|
Politicisation of education |
 |
The politicisation of education began after the partition of India. The target then was books on history with historians of Pakistan giving new twists to medieval history books. The present controversy is more ideological. It is the RSS vs. the Rest.
Observers note the outburst of the Education Ministers of BJP-ruled States at a meeting of the Central Advisory Board on Education (CABE) is only “Chapter Two” of a long-running struggle against partisan control over what should constitute “learning” for young minds. The roots of the malaise -politicisation of education-would seem to lie in the basic Nehruvian intolerance towards diversity of opinion on the concept of Indian nationhood.

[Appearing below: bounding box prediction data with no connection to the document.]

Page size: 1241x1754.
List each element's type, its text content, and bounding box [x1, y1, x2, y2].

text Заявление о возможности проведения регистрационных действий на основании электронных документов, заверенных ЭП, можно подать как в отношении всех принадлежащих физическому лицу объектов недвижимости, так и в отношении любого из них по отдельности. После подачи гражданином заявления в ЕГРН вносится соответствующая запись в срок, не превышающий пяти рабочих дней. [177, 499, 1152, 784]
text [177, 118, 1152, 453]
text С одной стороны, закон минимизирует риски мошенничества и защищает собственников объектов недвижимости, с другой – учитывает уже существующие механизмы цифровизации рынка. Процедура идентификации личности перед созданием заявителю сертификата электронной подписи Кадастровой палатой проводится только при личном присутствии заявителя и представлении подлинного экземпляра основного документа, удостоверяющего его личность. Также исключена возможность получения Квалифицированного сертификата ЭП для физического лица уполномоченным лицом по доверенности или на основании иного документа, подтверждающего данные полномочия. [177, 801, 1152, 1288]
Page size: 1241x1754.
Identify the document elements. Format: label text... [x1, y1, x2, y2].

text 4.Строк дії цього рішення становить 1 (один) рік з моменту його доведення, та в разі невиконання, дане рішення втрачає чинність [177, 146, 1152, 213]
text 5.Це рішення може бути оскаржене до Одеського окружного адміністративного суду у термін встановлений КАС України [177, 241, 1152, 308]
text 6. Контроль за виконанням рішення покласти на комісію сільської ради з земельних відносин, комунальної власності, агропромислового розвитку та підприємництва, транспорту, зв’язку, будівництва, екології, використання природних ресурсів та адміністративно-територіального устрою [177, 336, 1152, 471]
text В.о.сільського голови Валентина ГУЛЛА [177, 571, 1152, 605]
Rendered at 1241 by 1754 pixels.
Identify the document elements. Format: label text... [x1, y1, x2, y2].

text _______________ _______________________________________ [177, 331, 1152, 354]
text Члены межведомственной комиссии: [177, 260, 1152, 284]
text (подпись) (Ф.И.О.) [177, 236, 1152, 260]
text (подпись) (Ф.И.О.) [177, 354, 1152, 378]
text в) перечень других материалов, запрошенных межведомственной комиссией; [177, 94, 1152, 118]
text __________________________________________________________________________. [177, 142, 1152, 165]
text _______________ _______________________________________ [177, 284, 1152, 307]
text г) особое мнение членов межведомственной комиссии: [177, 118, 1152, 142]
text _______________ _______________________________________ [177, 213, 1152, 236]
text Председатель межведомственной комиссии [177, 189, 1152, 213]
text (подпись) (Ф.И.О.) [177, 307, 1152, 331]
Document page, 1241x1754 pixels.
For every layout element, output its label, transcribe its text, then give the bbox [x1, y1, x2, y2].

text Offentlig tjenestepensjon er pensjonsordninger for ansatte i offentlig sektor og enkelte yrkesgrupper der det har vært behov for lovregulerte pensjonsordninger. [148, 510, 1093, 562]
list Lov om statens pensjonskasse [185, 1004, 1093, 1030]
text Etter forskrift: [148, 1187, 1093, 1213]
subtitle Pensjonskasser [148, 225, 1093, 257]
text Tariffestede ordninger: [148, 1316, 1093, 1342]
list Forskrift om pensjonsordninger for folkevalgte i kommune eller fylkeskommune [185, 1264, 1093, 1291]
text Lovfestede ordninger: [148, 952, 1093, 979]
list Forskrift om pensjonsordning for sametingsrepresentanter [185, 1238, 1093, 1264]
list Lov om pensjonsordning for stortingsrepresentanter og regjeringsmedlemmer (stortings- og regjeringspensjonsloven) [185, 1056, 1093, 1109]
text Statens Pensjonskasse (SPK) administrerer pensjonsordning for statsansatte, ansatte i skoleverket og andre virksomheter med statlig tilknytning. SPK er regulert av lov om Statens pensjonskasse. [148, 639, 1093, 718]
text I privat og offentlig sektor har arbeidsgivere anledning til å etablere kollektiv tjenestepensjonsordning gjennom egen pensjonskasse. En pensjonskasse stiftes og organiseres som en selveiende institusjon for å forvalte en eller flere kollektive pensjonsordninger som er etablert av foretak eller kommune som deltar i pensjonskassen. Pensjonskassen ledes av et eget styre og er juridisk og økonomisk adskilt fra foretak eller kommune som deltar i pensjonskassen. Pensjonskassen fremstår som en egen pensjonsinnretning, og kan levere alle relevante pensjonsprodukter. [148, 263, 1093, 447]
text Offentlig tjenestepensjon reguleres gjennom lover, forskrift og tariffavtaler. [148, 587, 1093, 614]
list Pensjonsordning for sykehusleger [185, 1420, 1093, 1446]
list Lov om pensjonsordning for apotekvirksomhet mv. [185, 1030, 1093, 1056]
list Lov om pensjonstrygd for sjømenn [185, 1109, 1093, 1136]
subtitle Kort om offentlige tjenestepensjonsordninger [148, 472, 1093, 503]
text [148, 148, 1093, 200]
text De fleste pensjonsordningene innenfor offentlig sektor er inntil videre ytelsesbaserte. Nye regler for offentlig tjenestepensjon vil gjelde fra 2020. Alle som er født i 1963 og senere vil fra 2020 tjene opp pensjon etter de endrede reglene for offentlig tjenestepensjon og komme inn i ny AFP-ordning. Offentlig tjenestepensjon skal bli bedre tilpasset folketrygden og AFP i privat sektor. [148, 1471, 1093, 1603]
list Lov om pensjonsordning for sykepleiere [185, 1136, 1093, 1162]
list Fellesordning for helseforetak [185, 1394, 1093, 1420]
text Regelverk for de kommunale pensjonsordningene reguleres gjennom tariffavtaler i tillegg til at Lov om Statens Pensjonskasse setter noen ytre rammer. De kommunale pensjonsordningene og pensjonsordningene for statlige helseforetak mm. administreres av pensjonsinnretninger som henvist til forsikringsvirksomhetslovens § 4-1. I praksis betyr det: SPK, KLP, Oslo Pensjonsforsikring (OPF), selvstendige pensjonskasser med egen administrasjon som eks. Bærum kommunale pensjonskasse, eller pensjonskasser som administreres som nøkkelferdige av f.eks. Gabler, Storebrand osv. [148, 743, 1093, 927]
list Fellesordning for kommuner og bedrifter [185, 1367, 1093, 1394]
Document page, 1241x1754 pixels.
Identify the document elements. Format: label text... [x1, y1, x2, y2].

It all started in October 1998, when the then Human Resources Development Minister, Murli Manohar Joshi, called a meeting of State Education Ministers. A deep-seated aversion to perceived “saffron” pedagogy found expression in a politically motivated furore over the singing of the Saraswati Vandana (eulogizing Hinduism) at the inauguration. From that point on, confrontation was the name of the game, with unfortunate effects on the nation’s psyche.
The more the Leftists-the Congress’s ideological fellow travelers-hammered on the BJP’s educational programme, the more determined became the latter’s resolve to rectify the educational system’s obvious ills, as manifested over the preceding five decades. Now that the Congress is back in power, education is again the target.
The BJP Education Ministers are expected to crystallise their position over the next few months, but the broad contours of their agitation could be said to have pretty much developed already thanks to Arjun Singh’s absurd scheme of replacing NCERT (National Council of Education, Research and Training) history textbooks. Singh’s outburst on August 9 against the RSS has made matters worse, with speculation whether Arjun Singh was playing a bigger game and destabilising the Prime Minister himself. The result has been the rejuvenation of the saffronite’s self-esteem.
Meanwhile, close on the heels of the Congress leader, Arjun Singh, daring the Rashtriya Swayamsevak Sangh to go ahead and sue him for his remarks linking the RSS to Mahatma Gandhi’s assassination, the Communist Party of India (Marxist) too joined issue with the RSS. An editorial in the CPM (M)’s paper, People’s Democracy, said that the well-known writer A.G. Noorani had documented systematic evidence in his recent book on the Mahatma’s assassination. Also, Nathuram Godse’s (assassin of Gandhi) brother, Gopal Godse, recently had gone on record that Nathuram, along with all his brothers, including Gopal, was a member of the RSS. “Only after the assassination, at the request of the RSS, Nathuram denied his association. When told that L.K. Advani denies this, he called Advani a “coward’,” it said.
Reacting to the BJP’s counter-charge against the Left parties on the issue of “detoxification” of education, the editorial said the RSS/BJP was seeking to mask by hurling “libellous charges that the restoration of the content of Indian education was in line with the Indian Constitution was being done under the pressure of the Marxist.”
On the other hand, joining issues with HRD Minister Arjun Singh, BJP president M Venkaiah Naidu has described his attack on RSS as an act of “one-upmanship” aimed at projecting himself as a “champion of pseudo secularism”. “His (Singh’s) is an act of one-upmanship which he had done earlier during the prime ministership of both Rajiv Gandhi and Narasimha Rao. He is trying to project himself as a champion of pseudo-secularism and garner the support of the Communists.”